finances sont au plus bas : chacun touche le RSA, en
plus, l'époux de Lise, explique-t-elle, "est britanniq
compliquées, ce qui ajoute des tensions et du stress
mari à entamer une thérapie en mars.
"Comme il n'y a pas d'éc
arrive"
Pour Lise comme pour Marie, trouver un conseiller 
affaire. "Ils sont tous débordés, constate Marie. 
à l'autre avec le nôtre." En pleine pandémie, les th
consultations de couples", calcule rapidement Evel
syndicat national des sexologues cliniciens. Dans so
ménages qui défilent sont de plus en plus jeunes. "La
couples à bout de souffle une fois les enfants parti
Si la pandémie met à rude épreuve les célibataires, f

* * * *

EXERCISE GOAL
Copy out all of the material above line by line, with every word, cut-off word, and punctuation mark kept as it appears.

WRITTEN ANSWER
finances sont au plus bas : chacun touche le RSA, en
plus, l'époux de Lise, explique-t-elle, "est britanniq
compliquées, ce qui ajoute des tensions et du stress
mari à entamer une thérapie en mars.
"Comme il n'y a pas d'éc
arrive"
Pour Lise comme pour Marie, trouver un conseiller 
affaire. "Ils sont tous débordés, constate Marie. 
à l'autre avec le nôtre." En pleine pandémie, les th
consultations de couples", calcule rapidement Evel
syndicat national des sexologues cliniciens. Dans so
ménages qui défilent sont de plus en plus jeunes. "La
couples à bout de souffle une fois les enfants parti
Si la pandémie met à rude épreuve les célibataires, f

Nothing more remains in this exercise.